*** Opening Data to use ***
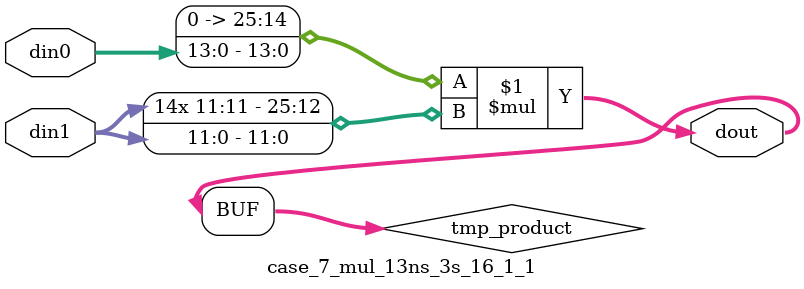
<source format=v>

`timescale 1 ns / 1 ps

 (* use_dsp = "no" *)  module case_7_mul_13ns_3s_16_1_1(din0, din1, dout);
parameter ID = 1;
parameter NUM_STAGE = 0;
parameter din0_WIDTH = 14;
parameter din1_WIDTH = 12;
parameter dout_WIDTH = 26;

input [din0_WIDTH - 1 : 0] din0; 
input [din1_WIDTH - 1 : 0] din1; 
output [dout_WIDTH - 1 : 0] dout;

wire signed [dout_WIDTH - 1 : 0] tmp_product;

























assign tmp_product = $signed({1'b0, din0}) * $signed(din1);










assign dout = tmp_product;





















endmodule

</source>
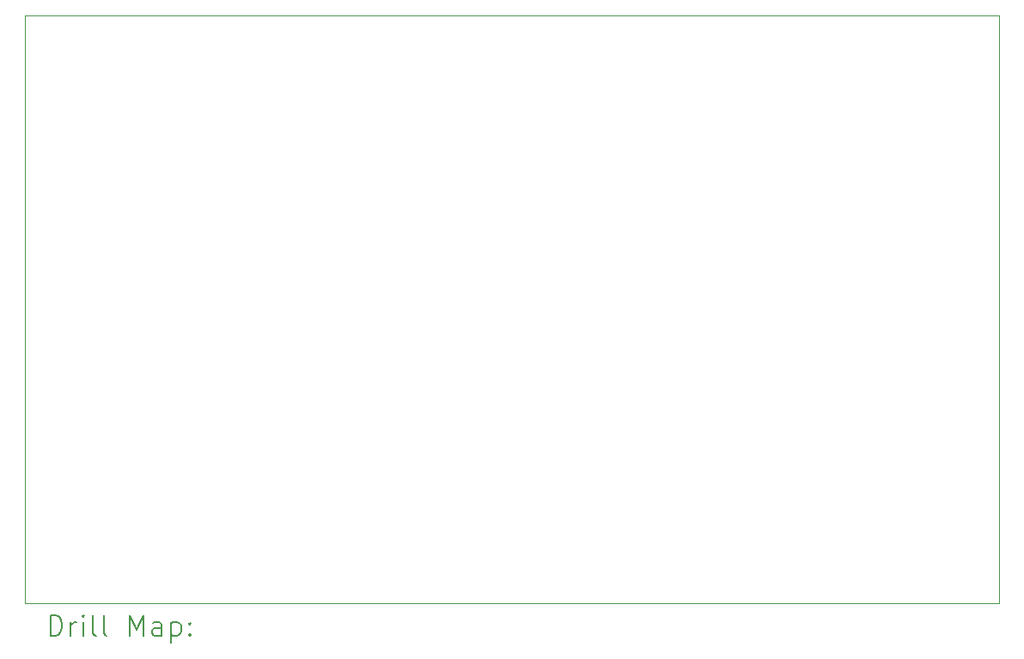
<source format=gbr>
%FSLAX45Y45*%
G04 Gerber Fmt 4.5, Leading zero omitted, Abs format (unit mm)*
G04 Created by KiCad (PCBNEW (6.0.1)) date 2023-03-29 19:46:21*
%MOMM*%
%LPD*%
G01*
G04 APERTURE LIST*
%TA.AperFunction,Profile*%
%ADD10C,0.100000*%
%TD*%
%ADD11C,0.200000*%
G04 APERTURE END LIST*
D10*
X7550000Y-9300000D02*
X7550000Y-3500000D01*
X17150000Y-3500000D02*
X17150000Y-9300000D01*
X7550000Y-3500000D02*
X17150000Y-3500000D01*
X17150000Y-9300000D02*
X7550000Y-9300000D01*
D11*
X7802619Y-9615476D02*
X7802619Y-9415476D01*
X7850238Y-9415476D01*
X7878809Y-9425000D01*
X7897857Y-9444048D01*
X7907381Y-9463095D01*
X7916905Y-9501190D01*
X7916905Y-9529762D01*
X7907381Y-9567857D01*
X7897857Y-9586905D01*
X7878809Y-9605952D01*
X7850238Y-9615476D01*
X7802619Y-9615476D01*
X8002619Y-9615476D02*
X8002619Y-9482143D01*
X8002619Y-9520238D02*
X8012143Y-9501190D01*
X8021667Y-9491667D01*
X8040714Y-9482143D01*
X8059762Y-9482143D01*
X8126428Y-9615476D02*
X8126428Y-9482143D01*
X8126428Y-9415476D02*
X8116905Y-9425000D01*
X8126428Y-9434524D01*
X8135952Y-9425000D01*
X8126428Y-9415476D01*
X8126428Y-9434524D01*
X8250238Y-9615476D02*
X8231190Y-9605952D01*
X8221667Y-9586905D01*
X8221667Y-9415476D01*
X8355000Y-9615476D02*
X8335952Y-9605952D01*
X8326428Y-9586905D01*
X8326428Y-9415476D01*
X8583571Y-9615476D02*
X8583571Y-9415476D01*
X8650238Y-9558333D01*
X8716905Y-9415476D01*
X8716905Y-9615476D01*
X8897857Y-9615476D02*
X8897857Y-9510714D01*
X8888333Y-9491667D01*
X8869286Y-9482143D01*
X8831190Y-9482143D01*
X8812143Y-9491667D01*
X8897857Y-9605952D02*
X8878810Y-9615476D01*
X8831190Y-9615476D01*
X8812143Y-9605952D01*
X8802619Y-9586905D01*
X8802619Y-9567857D01*
X8812143Y-9548810D01*
X8831190Y-9539286D01*
X8878810Y-9539286D01*
X8897857Y-9529762D01*
X8993095Y-9482143D02*
X8993095Y-9682143D01*
X8993095Y-9491667D02*
X9012143Y-9482143D01*
X9050238Y-9482143D01*
X9069286Y-9491667D01*
X9078810Y-9501190D01*
X9088333Y-9520238D01*
X9088333Y-9577381D01*
X9078810Y-9596429D01*
X9069286Y-9605952D01*
X9050238Y-9615476D01*
X9012143Y-9615476D01*
X8993095Y-9605952D01*
X9174048Y-9596429D02*
X9183571Y-9605952D01*
X9174048Y-9615476D01*
X9164524Y-9605952D01*
X9174048Y-9596429D01*
X9174048Y-9615476D01*
X9174048Y-9491667D02*
X9183571Y-9501190D01*
X9174048Y-9510714D01*
X9164524Y-9501190D01*
X9174048Y-9491667D01*
X9174048Y-9510714D01*
M02*

</source>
*** Closing Data to use ***
Activity
Where a line in the entries holds "APERTURE", copy that line.

Written solution
G04 APERTURE LIST*
G04 APERTURE END LIST*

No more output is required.